Information given:
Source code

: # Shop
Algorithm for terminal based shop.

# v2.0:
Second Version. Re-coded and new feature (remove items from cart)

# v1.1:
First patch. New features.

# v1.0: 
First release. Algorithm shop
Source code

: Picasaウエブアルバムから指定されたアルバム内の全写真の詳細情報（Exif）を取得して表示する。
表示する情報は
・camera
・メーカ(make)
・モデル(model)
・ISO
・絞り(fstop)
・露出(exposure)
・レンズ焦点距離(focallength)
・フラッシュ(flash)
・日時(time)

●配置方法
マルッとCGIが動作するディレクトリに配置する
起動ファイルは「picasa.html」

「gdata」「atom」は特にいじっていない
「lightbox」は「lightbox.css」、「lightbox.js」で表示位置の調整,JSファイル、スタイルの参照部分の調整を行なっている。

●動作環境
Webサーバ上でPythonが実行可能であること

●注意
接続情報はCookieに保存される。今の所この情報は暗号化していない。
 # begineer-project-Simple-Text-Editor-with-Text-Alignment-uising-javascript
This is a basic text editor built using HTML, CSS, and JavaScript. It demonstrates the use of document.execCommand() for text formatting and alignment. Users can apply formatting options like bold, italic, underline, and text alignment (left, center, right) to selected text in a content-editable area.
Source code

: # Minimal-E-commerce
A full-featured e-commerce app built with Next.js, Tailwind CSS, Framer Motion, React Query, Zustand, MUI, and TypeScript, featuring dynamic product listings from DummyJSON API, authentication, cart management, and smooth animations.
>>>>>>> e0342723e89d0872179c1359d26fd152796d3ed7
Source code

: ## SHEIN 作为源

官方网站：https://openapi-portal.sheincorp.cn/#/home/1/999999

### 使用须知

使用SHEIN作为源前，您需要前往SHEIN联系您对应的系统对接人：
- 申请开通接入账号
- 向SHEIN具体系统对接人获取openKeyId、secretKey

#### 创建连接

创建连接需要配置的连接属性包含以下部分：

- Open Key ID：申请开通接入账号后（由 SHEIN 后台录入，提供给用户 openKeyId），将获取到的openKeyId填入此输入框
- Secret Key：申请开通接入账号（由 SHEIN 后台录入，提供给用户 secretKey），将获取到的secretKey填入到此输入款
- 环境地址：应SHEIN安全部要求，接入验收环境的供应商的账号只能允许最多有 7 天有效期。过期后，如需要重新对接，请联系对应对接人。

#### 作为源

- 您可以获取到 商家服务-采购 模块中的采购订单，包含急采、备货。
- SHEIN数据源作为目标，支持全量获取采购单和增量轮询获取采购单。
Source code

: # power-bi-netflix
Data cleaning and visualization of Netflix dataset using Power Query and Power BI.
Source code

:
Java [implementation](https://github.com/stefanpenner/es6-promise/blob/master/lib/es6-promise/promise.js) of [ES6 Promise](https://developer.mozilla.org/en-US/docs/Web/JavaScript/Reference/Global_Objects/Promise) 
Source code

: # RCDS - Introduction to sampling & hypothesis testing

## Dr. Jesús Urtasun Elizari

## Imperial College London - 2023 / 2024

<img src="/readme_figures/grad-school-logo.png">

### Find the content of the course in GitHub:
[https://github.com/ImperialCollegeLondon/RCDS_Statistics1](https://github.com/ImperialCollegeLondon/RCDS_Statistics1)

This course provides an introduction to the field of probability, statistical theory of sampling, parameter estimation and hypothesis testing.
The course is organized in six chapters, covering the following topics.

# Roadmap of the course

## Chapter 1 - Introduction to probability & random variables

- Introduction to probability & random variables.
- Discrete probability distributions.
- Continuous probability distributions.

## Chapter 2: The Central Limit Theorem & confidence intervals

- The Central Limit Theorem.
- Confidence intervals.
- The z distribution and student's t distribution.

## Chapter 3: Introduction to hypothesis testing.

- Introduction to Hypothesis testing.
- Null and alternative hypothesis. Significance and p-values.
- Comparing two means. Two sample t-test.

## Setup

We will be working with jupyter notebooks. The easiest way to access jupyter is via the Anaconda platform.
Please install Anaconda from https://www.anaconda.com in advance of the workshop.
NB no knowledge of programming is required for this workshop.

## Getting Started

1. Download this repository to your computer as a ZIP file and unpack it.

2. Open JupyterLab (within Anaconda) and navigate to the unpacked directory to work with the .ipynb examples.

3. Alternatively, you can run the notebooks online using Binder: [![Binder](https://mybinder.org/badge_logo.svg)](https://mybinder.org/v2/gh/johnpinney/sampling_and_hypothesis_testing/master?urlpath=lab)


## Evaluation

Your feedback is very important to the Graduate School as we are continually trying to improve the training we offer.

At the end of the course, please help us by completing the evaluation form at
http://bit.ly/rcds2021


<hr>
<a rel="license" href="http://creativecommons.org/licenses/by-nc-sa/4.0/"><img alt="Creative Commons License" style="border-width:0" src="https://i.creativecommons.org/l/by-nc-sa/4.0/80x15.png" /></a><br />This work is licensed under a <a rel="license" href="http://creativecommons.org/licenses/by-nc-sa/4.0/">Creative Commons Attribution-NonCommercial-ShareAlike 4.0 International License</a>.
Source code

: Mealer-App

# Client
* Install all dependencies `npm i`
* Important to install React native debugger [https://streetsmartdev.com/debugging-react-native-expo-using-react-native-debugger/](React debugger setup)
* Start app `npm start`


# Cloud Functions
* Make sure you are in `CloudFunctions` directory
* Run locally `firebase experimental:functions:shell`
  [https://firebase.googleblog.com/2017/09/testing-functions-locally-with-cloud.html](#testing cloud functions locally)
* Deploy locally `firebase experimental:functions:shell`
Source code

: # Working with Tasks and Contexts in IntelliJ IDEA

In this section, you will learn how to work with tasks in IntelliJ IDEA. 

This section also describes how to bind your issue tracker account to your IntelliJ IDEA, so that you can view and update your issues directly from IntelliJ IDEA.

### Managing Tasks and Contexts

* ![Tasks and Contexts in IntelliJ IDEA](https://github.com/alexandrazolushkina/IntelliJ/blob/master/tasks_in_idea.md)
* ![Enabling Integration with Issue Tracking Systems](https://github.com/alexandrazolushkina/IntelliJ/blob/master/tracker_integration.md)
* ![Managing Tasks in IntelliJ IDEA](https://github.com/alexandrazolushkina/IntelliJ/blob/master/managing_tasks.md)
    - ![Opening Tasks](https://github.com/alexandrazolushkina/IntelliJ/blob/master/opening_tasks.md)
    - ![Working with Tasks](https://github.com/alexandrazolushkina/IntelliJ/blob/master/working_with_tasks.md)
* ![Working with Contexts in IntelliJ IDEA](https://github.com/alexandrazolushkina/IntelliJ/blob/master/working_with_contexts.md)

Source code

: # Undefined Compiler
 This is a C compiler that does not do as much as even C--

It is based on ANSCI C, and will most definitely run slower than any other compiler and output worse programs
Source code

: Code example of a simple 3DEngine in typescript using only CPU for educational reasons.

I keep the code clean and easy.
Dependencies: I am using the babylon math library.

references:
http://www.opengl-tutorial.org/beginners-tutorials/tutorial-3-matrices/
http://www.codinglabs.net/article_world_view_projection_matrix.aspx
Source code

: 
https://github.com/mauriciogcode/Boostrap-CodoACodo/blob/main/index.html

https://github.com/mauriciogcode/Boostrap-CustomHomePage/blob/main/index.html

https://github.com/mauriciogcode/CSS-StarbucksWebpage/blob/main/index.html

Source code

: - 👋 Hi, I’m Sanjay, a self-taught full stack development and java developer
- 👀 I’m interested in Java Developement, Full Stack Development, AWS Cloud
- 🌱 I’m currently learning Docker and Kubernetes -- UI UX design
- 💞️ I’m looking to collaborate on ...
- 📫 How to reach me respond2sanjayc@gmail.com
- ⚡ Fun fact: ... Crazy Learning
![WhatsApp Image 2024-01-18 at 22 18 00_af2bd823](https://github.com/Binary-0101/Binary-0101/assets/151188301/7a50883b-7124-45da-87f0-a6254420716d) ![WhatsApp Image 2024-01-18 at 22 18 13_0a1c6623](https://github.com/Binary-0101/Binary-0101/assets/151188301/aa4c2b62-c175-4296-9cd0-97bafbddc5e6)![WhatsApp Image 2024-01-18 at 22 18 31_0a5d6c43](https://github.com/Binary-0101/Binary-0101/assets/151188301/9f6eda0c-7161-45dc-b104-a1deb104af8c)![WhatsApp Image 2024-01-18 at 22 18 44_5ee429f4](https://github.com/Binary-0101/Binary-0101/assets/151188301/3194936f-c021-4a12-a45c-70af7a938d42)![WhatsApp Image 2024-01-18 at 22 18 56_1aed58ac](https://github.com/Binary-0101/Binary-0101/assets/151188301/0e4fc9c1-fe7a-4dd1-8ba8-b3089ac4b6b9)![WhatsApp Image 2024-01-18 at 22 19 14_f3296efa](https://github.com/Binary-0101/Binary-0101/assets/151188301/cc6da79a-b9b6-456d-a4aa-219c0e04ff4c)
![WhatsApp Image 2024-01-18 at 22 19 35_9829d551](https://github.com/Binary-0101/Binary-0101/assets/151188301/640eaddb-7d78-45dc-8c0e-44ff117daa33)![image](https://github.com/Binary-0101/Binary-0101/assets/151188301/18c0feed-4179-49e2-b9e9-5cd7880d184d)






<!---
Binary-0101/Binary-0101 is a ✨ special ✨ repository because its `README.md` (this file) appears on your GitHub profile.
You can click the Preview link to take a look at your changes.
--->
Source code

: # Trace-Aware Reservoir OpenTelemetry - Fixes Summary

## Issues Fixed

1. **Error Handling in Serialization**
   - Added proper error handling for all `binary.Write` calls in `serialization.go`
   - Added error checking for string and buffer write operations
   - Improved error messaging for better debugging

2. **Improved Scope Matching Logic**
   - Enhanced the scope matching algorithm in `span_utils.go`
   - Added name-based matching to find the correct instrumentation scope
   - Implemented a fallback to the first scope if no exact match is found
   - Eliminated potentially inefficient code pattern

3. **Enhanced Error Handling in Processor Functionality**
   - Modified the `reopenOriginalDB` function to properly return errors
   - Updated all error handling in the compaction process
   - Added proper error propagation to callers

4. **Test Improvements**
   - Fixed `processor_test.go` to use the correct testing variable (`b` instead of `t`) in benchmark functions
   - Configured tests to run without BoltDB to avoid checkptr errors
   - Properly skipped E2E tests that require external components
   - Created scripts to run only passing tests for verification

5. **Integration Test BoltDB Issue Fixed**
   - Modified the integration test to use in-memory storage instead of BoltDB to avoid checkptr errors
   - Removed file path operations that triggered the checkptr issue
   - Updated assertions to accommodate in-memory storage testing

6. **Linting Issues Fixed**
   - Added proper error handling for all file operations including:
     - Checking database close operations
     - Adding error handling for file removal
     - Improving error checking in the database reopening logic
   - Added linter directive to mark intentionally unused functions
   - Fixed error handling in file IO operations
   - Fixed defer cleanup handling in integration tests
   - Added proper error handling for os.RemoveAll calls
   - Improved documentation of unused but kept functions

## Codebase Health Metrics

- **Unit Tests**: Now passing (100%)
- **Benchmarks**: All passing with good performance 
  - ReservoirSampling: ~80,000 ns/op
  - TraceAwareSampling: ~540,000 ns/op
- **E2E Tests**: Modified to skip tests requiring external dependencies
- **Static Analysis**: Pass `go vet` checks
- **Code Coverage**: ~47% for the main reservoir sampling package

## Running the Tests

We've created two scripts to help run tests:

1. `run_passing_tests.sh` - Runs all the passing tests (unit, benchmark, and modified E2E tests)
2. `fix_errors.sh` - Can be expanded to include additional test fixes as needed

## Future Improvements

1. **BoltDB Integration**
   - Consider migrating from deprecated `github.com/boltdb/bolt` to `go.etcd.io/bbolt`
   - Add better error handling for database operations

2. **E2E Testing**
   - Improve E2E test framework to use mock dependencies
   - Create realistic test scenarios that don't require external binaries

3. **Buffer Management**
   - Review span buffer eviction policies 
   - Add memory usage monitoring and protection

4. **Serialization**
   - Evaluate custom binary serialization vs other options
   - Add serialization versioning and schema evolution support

Instructions for the task:
Can you turn the stretch from the start of the items through the line containing "Webサーバ上でPythonが実行可能であること" into a JSON list of strings, with one string per line and blank lines left out?

Written response:
[
  "Source code",
  ": # Shop",
  "Algorithm for terminal based shop.",
  "# v2.0:",
  "Second Version. Re-coded and new feature (remove items from cart)",
  "# v1.1:",
  "First patch. New features.",
  "# v1.0: ",
  "First release. Algorithm shop",
  "Source code",
  ": Picasaウエブアルバムから指定されたアルバム内の全写真の詳細情報（Exif）を取得して表示する。",
  "表示する情報は",
  "・camera",
  "・メーカ(make)",
  "・モデル(model)",
  "・ISO",
  "・絞り(fstop)",
  "・露出(exposure)",
  "・レンズ焦点距離(focallength)",
  "・フラッシュ(flash)",
  "・日時(time)",
  "●配置方法",
  "マルッとCGIが動作するディレクトリに配置する",
  "起動ファイルは「picasa.html」",
  "「gdata」「atom」は特にいじっていない",
  "「lightbox」は「lightbox.css」、「lightbox.js」で表示位置の調整,JSファイル、スタイルの参照部分の調整を行なっている。",
  "●動作環境",
  "Webサーバ上でPythonが実行可能であること"
]